Yes, everyday people, may not understand but they can understand. Before I walked Kitchi sands, I was “everyday people” I did everything a 7 year old does; go to school, play with my friends, get chased by my older sister, etc. After spending my first week at Kitchi as a Waterbug in 2002, and slinging my 101 Dalmatians towel over my arm at closing campfire, I understood camp, and I soon understood what camp meant off of the island.
After being a camper for 10 years and a staff member for 3, I can confidently say that most kids who leave on a Kitchi boat heading back home will have positively changed. Once off the island, the feelings you have are hard to explain…literally; my parents would never really understand exactly what I was blabbering on about in the car ride home from Yorkdale. But with the excitement that my sister and I shared with them and the rapid, fire speed of our voices that was barley understandable, somehow they did understand and sent us back every year. Kitchi was the place where I could push myself with adventure and become skilled in many areas. I learned how to play guitar and achieved my sailing levels, and those two areas are now my passions in and out of camp. I grew into the personalities I saw in my role models during Leadership 1 and 2 and continued to form into the best version of myself that I currently strive for now.

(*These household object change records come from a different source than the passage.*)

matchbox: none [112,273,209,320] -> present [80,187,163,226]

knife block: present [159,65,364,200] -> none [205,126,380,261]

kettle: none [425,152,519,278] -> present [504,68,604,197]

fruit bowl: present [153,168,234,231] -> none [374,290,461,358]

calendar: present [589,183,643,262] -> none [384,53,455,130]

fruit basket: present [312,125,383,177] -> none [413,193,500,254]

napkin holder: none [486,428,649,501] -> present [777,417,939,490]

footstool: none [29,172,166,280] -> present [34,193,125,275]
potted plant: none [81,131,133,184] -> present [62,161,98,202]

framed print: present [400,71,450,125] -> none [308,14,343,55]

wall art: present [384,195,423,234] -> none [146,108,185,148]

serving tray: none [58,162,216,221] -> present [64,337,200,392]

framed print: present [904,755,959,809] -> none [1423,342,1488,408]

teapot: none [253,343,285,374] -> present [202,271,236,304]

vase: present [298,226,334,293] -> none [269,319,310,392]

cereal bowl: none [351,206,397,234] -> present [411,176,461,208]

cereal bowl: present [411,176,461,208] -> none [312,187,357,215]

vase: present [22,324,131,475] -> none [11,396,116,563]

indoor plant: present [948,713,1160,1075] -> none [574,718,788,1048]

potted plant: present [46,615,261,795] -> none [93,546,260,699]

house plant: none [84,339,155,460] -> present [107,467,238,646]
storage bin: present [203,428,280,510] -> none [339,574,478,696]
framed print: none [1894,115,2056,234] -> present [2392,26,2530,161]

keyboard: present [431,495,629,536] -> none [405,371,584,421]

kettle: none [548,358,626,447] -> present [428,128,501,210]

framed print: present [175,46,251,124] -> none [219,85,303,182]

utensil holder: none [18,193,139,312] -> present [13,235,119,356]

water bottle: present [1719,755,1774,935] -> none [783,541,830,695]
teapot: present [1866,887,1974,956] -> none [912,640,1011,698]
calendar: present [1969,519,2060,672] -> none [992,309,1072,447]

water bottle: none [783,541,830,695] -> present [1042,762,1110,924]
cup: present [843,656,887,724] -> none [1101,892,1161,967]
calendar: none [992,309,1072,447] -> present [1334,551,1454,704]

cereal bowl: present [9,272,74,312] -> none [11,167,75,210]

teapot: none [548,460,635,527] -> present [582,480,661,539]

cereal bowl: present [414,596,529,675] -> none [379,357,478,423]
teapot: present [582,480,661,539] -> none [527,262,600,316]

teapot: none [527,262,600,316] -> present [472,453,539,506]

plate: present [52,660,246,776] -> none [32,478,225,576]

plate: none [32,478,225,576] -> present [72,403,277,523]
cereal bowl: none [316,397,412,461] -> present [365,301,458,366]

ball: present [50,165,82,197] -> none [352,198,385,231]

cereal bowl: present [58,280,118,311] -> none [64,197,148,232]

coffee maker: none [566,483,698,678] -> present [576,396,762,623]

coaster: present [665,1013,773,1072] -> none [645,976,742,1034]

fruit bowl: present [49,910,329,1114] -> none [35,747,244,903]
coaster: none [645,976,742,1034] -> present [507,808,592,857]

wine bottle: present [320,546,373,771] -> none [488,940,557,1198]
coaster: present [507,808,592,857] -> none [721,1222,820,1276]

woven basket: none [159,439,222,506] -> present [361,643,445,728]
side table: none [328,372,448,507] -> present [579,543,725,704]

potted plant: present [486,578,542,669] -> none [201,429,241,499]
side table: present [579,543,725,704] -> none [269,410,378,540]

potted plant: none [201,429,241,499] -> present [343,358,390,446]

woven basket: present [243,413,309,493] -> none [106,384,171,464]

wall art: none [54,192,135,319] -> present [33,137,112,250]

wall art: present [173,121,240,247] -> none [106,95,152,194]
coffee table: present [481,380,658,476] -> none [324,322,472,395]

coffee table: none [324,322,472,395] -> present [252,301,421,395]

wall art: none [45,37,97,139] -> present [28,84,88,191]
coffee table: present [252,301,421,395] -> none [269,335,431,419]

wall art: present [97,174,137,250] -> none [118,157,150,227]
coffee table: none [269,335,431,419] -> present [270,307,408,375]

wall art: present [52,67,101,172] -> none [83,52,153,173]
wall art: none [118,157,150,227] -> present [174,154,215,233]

Being a leadership facilitator this year changed my life, and gave me the opportunity to give back all that Kitchi gave me. If I could give anything to anyone at any point in their life, it would be a camp experience, an opportunity to find yourself amongst the raw land, ubiquitous sand that lingers long after you’ve been home, and the people that surround the site who all just seem to “get it”. If everyone went to some kind of camp as a kid, I know from the absolute, bottom of my heart that the world would be a happier place and I can’t express it enough.